___ DATA TO PROCESS ___
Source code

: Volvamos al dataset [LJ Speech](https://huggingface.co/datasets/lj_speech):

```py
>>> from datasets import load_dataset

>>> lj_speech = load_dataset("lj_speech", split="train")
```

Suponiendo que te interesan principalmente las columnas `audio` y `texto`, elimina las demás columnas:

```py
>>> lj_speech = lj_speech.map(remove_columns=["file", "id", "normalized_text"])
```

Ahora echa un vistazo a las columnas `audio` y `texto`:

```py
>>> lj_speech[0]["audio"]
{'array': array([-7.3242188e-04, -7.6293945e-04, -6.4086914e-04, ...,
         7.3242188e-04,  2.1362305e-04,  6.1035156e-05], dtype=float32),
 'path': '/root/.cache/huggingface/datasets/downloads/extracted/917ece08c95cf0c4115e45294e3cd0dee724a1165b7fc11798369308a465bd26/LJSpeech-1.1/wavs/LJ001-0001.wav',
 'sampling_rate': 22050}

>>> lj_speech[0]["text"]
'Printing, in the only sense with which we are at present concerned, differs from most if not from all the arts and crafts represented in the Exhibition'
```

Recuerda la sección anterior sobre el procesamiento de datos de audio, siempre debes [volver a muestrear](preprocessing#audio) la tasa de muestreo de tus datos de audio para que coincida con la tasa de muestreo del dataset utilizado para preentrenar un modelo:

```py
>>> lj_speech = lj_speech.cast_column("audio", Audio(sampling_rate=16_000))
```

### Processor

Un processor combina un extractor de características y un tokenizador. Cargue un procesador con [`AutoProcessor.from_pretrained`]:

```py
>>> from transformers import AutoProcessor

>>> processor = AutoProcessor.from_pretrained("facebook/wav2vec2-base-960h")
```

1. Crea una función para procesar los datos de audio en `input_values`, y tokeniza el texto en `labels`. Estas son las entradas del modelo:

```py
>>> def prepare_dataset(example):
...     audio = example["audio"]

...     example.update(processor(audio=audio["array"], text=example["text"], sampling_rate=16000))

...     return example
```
___
WHAT TO DO:
Using the entries above, find all lines with "example". Copy them.

REPLY:
>>> def prepare_dataset(example):
...     audio = example["audio"]
...     example.update(processor(audio=audio["array"], text=example["text"], sampling_rate=16000))
...     return example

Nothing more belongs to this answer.